Comp Funct Genomics. 2001;2(1):28-34. doi: 10.1002/cfg.62.
In order to study the molecular biological differences between normal and diseased tissues, it is desirable to perform classification among diseases and stages of disease using microarray-based gene-expression values. Owing to the limited number of microarrays typically used in these studies, serious issues arise with respect to the design, performance and analysis of classifiers based on microarray data. This paper reviews some fundamental issues facing small-sample classification: classification rules, constrained classifiers, error estimation and feature selection. It discusses both unconstrained and constrained classifier design from sample data, and the contributions to classifier error from constrained optimization and lack of optimality owing to design from sample data. The difficulty with estimating classifier error when confined to small samples is addressed, particularly estimating the error from training data.
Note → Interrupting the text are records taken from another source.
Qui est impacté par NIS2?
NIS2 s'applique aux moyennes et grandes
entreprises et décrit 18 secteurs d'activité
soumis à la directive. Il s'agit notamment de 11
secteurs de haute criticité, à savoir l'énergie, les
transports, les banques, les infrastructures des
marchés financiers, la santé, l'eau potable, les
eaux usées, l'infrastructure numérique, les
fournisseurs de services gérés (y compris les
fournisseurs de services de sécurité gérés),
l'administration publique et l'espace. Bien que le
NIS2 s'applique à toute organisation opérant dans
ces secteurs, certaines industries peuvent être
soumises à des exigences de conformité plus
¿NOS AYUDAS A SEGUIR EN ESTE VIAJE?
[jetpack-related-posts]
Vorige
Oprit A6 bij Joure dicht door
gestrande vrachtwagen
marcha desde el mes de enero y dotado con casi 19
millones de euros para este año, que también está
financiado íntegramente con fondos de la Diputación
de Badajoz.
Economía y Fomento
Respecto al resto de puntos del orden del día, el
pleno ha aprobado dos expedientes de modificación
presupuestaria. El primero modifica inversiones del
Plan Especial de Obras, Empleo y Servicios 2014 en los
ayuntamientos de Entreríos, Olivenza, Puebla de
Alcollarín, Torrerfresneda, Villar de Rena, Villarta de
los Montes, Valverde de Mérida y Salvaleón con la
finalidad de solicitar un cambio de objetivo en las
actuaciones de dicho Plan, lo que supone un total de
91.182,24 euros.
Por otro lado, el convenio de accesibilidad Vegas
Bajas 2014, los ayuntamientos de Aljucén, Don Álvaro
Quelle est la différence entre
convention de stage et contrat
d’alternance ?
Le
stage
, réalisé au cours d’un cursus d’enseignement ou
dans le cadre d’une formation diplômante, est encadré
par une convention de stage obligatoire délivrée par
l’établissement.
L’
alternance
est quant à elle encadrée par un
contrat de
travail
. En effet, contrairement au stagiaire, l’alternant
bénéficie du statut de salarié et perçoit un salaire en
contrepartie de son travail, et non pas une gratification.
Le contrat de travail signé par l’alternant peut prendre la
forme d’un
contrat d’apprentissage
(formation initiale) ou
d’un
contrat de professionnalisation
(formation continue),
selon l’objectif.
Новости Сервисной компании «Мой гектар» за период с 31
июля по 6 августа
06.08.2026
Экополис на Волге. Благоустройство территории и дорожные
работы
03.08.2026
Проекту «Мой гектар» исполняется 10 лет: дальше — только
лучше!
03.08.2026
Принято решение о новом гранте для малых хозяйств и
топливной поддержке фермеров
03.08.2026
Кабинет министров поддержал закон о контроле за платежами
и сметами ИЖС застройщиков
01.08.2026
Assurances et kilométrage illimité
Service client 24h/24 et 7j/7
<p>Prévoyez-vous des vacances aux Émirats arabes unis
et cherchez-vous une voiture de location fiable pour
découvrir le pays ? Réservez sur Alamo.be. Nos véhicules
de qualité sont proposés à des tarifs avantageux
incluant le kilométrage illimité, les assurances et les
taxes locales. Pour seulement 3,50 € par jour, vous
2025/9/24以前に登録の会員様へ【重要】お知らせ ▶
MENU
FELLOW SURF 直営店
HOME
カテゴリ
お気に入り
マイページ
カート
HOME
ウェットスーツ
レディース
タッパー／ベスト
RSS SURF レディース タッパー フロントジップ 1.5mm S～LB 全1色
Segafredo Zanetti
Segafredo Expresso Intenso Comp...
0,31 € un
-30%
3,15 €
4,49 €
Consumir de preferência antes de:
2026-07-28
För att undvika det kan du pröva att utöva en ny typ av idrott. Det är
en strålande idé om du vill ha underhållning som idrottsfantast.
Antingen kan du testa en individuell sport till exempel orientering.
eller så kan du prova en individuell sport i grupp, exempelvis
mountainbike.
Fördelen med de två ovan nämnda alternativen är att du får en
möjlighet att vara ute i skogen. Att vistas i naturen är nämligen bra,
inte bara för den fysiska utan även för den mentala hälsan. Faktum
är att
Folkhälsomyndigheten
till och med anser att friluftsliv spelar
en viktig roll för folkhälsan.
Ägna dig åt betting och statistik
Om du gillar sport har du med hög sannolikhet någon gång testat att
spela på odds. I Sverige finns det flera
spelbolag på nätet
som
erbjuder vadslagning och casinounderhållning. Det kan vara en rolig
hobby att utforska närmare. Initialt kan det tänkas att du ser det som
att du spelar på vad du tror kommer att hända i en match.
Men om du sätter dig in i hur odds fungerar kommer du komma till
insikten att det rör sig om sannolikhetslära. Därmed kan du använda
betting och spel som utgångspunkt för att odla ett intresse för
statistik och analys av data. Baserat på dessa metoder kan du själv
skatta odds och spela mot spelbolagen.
The impact of small samples on the ability to include more than a few variables as classifier features is explained.
为了研究正常组织与病变组织之间的分子生物学差异,期望利用基于微阵列的基因表达值对疾病及其疾病阶段进行分类。由于这些研究中通常使用的微阵列数量有限,基于微阵列数据的分类器在设计、性能和分析方面出现了严重问题。本文综述了小样本分类面临的一些基本问题:分类规则、受限分类器、误差估计和特征选择。它讨论了基于样本数据的无约束和受限分类器设计,以及受限优化对分类器误差的贡献,以及由于基于样本数据进行设计而导致的缺乏最优性。文中讨论了在限于小样本时估计分类器误差的困难,特别是从训练数据估计误差。解释了小样本对将多个变量作为分类器特征的能力的影响。